- Born: 1770 London
- Died: 3 January 1843 London

= Thomas Ludford Bellamy =

English singer and theatre manager

Thomas Ludford Bellamy (1770–1843) was an English singer, also for a time a theatre manager.

==Life==
The son of Richard Bellamy, he was born in St. John's parish, Westminster. He learned singing and music from his father and Benjamin Cooke, and after his voice had broken from Elisa Taccani Tasca.

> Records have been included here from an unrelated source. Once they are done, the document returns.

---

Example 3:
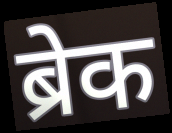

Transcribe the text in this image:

ब्रेक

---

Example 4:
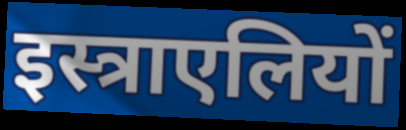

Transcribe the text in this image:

इस्त्राएलियों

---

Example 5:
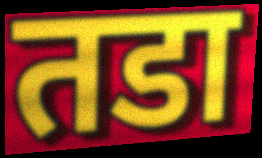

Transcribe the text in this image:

तडाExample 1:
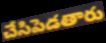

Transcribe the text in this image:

చేసిపెడతారు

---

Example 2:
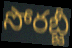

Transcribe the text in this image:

సోరబ్జీ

In 1784 Bellamy sang amongst the trebles at the Handel commemoration in Westminster Abbey, and in 1791 at Drury Lane. Irish property had been bequeathed him by his maternal grandfather in 1776, and in 1794 he went to Ireland. In 1797 he was in Dublin, where he acted as stage manager at the theatre; but in 1800 he bought shares in the Manchester, Chester, Shrewsbury, and Lichfield theatres. Three years later he sold his interest in these undertakings, and became sole proprietor of the Belfast, Londonderry, and Newry theatres.

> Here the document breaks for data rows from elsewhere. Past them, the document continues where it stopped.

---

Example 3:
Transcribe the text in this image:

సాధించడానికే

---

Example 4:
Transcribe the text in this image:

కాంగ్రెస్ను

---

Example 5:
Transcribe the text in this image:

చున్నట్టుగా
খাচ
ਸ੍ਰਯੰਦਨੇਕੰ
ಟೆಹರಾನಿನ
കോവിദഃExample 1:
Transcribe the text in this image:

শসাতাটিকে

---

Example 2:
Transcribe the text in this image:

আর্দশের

Not succeeding in the theatre, Bellamy returned to London, where he obtained an engagement to sing at Covent Garden Theatre for five years. In 1812 he was engaged for a similar period at Drury Lane. After that he started an academy of music on the Logerian system. In 1819 he obtained the appointment of master of the choir of the Spanish Embassy's chapel. Two years later he succeeded James Bartleman as principal bass singer at the Concerts of Antient Music.

Bellamy died 3 January 1843.

==Works==
Bellamy published a song book in 1840, in the tradition of Richard Clark.